But one reason your head might be bothering you when you wake up is that you overslept.

Let’s get into how much sleep is too much, why exactly sleeping in too long can cause headaches, and what you can do about it (even if sleeping in isn’t the actual cause).

How much sleep is too much? 

There’s no magic number of hours that you need to sleep to feel rested. The amount of sleep you need varies depending on numerous factors, including:

  • how old you are
  • how often you exercise
  • how healthy you are
  • what your mental state is like throughout the day

And these factors can change dramatically throughout your life (even throughout your days).

For example, if you’re stressed out or if you’re staying in bed sick, you’ll probably find that you need to get more sleep than you’re used to.

But many experts recommend that you get between 7 and 9 hours of sleep every night if you’re an adult from age 18 to well beyond your 60s.

Some people need more or less sleep than the average to feel their best.

Why does oversleeping cause headaches? 

Getting too much sleep is actually a common headache trigger.

Multiple explanations exist for why exactly this happens, but scientists have dug into some research on this connection.

Serotonin disruption

Some research suggests that oversleeping has effects on neurotransmitters in your brain — particularly on one (rather famous) neurotransmitter called serotonin.

Typically, serotonin helps maintain your circadian rhythm, the natural patterns of sleep that your body follows to fall asleep and wake up in a way that rests and refreshes your bodily processes.

To do this, cells in your brain called neurons move serotonin to a series of receptors programmed by your genes to use serotonin for a certain goal. In this case, serotonin tells these receptors to make you fall asleep or wake up.

This whole process is called a neural pathway — it’s just one of many in your brain that helps your body accomplish certain tasks. You can think of it as your brain signaling when your body needs to turn “on” and “off.”

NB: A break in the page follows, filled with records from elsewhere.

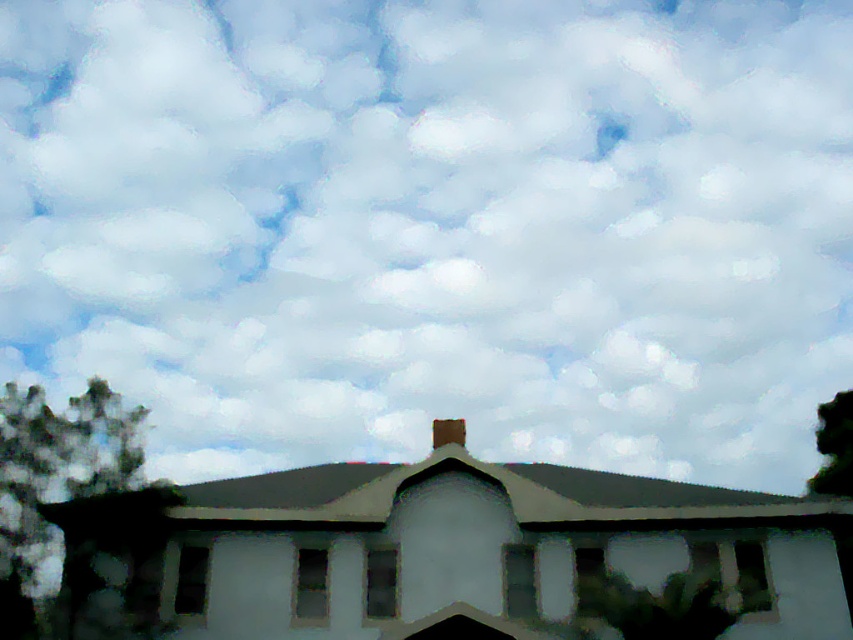
Question: Considering the real-world distances, which object is farthest from the green leafy tree at lower right?

Choices:
 (A) green matte tree at lower right
 (B) green leafy tree at lower left

Answer: (B)

Question: Is green leafy tree at lower left in front of green matte tree at lower right?

Choices:
 (A) no
 (B) yes

Answer: (A)

Question: From the image, what is the correct spatial relationship of green matte tree at lower right in relation to brown clay chimney at center?

Choices:
 (A) above
 (B) below

Answer: (B)

Question: Which of the following is the farthest from the observer?

Choices:
 (A) (445, 426)
 (B) (93, 472)
 (C) (820, 419)

Answer: (C)

Question: Does green leafy tree at lower left have a smaller size compared to green matte tree at lower right?

Choices:
 (A) yes
 (B) no

Answer: (B)

Question: Based on their relative distances, which object is nearer to the brown clay chimney at center?

Choices:
 (A) green matte tree at lower right
 (B) green leafy tree at lower right
 (C) green leafy tree at lower left

Answer: (A)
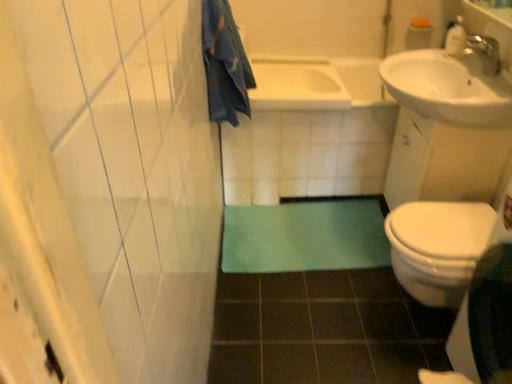
Question: Is white glossy bathtub at center, placed as the 2th bath when sorted from left to right, oriented away from blue cotton towel at upper left?

Choices:
 (A) no
 (B) yes

Answer: (A)

Question: Is white glossy bathtub at center, placed as the 2th bath when sorted from left to right, surrounding blue cotton towel at upper left?

Choices:
 (A) yes
 (B) no

Answer: (B)

Question: Considering the relative positions of white glossy bathtub at center, which is counted as the 1th bath, starting from the right, and blue cotton towel at upper left in the image provided, is white glossy bathtub at center, which is counted as the 1th bath, starting from the right, to the right of blue cotton towel at upper left from the viewer's perspective?

Choices:
 (A) yes
 (B) no

Answer: (A)

Question: From a real-world perspective, is white glossy bathtub at center, placed as the 2th bath when sorted from left to right, over blue cotton towel at upper left?

Choices:
 (A) no
 (B) yes

Answer: (A)

Question: Is white glossy bathtub at center, placed as the 2th bath when sorted from left to right, to the left of blue cotton towel at upper left from the viewer's perspective?

Choices:
 (A) yes
 (B) no

Answer: (B)

Question: From a real-world perspective, is white glossy bathtub at center, placed as the 2th bath when sorted from left to right, physically below blue cotton towel at upper left?

Choices:
 (A) no
 (B) yes

Answer: (B)

Question: Is white glossy sink at upper right looking in the opposite direction of blue cotton towel at upper left?

Choices:
 (A) no
 (B) yes

Answer: (A)

Question: Is white glossy sink at upper right aimed at blue cotton towel at upper left?

Choices:
 (A) no
 (B) yes

Answer: (B)

Question: Is white glossy sink at upper right in contact with blue cotton towel at upper left?

Choices:
 (A) no
 (B) yes

Answer: (A)

Question: From the image's perspective, is white glossy sink at upper right on blue cotton towel at upper left?

Choices:
 (A) no
 (B) yes

Answer: (A)

Question: Is white glossy sink at upper right shorter than blue cotton towel at upper left?

Choices:
 (A) yes
 (B) no

Answer: (A)

Question: Is white glossy sink at upper right not near blue cotton towel at upper left?

Choices:
 (A) yes
 (B) no

Answer: (B)

Question: From a real-world perspective, is white glossy bathtub at center, placed as the 2th bath when sorted from left to right, under white plastic soap dispenser at upper right?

When you oversleep, you’re interrupting this neural pathway. If you keep sleeping even after serotonin has signaled to your receptors to make you wake up, your body is no longer truly resting.

Your body now thinks it’s awake and begins to need nourishment like food and water to restore blood flow and nerve activity in the brain that slowed down during sleep.

So if you sleep in for a few hours after your body’s started being active, it’s possible to get a headache from mild nutrient deficiency and dehydration until you get some food or water in you.

Sleep disorders

Here’s another possibility: You may have a sleep disorder like insomnia or sleep apnea.

Insomnia means that even when you think you’re sleeping, your brain may not go into full-on rapid eye movement (REM) sleep, which is a critical part of your sleep cycle necessary for restful sleep.

And according to a 2011 study, when you don’t get enough REM sleep, your body creates more of certain kinds of proteins that stimulate your nervous system and make you more likely to have migraine attacks when you wake up.

Sleep apnea is a breathing disorder that reduces how much oxygen gets to your brain during sleep. This can interrupt your REM sleep and constrict blood flow to the brain, causing a headache when you wake up.

Anxiety

There’s a strong connection between anxiety and headache disorders such as migraine.

Studies have shown that anxiety and other mood disorders such as depression are leading causes for insomnia and oversleeping.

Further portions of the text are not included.